Gazali
Gazali (1058-1111), büyük bir İslam düşünürüdür. 1058’de, İran’da Tus kentinde doğdu. Küçük yaşta babası ölünce kardeşiyle birlikte bir medreseye sığındı. Uzun süre bu medresede öğrenim gördü. Sonra bilgisini artırmak amacıyla Nişabur’a gitti. Burada parlak bir öğrenci olarak sivrildi. 1085’te Büyük Selçuklu veziri Nizamülmülk’ün çağrısı üzerine gittiği Bağdat’ta da kendini gösterdi. Nizamülmülk 1091’de Gazali’yi Bağdat’ ta kendisinin kurdurduğu Nizamiye Medresesi’ne müderris (öğretmen) olarak atadı. Burada verdiği derslerle büyük ün kazanan Gazali 1095’te görevinden ayrılarak 10 yıl kadar Şam, Kudüs, Mekke ve Tunus’ta içine kapalı bir yaşam sürdü. 1106’da Nizamülmülk’ün oğlu vezir Fahrülmülk’ün çağrısı üzerine Nişabur’daki Nizamiye Medresesi’nde yeniden ders vermeye başladı. 1110’da bu görevinden ayrılarak Tus’a döndü; bir yıl sonra da burada öldü.
Gazali İslam dünyasında farklı düşüncelerin yoğun biçimde tartışıldığı bir dönemde yaşadı. Bu yüzden o da yaşamı boyunca çeşitli düşüncelerin etkisinde kaldı, bazılarına da sert eleştiriler yöneltti.

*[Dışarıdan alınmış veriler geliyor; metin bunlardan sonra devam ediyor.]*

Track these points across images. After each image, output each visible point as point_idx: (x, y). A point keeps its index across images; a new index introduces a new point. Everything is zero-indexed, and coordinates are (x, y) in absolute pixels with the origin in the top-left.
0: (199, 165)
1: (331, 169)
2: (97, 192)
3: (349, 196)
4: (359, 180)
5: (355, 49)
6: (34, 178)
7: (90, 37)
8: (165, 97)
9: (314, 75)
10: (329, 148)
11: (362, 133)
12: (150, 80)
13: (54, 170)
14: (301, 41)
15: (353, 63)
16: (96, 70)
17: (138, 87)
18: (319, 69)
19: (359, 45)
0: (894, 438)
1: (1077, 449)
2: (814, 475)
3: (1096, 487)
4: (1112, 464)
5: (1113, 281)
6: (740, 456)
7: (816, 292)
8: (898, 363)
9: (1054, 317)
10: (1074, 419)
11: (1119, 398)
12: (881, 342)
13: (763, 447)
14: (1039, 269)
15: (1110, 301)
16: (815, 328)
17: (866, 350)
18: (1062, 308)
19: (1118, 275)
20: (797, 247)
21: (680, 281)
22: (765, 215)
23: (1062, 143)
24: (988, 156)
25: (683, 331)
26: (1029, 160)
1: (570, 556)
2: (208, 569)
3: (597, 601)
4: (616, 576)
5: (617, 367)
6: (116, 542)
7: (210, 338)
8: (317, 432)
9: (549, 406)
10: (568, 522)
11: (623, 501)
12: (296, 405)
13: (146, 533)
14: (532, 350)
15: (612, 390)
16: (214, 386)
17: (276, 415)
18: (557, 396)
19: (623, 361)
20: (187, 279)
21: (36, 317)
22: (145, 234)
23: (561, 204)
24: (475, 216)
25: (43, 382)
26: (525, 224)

Gazali gençlik yıllarında, inanç ilkelerini akıl yoluyla açıklamaya çalışan bir İslam bilimi olan kelamla uğraştı, ama sonraları inanca ulaşmak için akıl yolunu izlemenin inkâra götürebileceği düşüncesiyle kelamdan vazgeçti. Felsefeye de, duyuların insanı yanıltabileceği, aklın felsefe sorularına cevap ararken birçok çelişkiye düştüğü, bundan dolayı da gerçeği bulamayacağı düşüncesiyle karşı çıktı. En sağlam yolun tasavvuf olduğunu öne sürdü, bilginin en doğru biçimde sezgiyle elde edilebileceğini, akılla kavranamayan gerçeklerin tasavvuf yoluyla bilinebileceğini savundu. Gazali tasavvufu Sünni düşünce çerçevesinde yeniden temellendirmeye çalıştı. Ünlü yapıtı İhyau Ulumi’d- Diride (“Dinsel Bilimlerin Canlandırılması”) tasavvufu birçok bölümü bulunan dinsel bir bilim olarak sistemleştirmiştir. Gazali’nin görüşleri sonraki yüzyıllarda da etkili oldu, İslam dünyasındaki kelam ve felsefe tartışmaları onun düşünceleri karşısında giderek canlılığını yitirdi.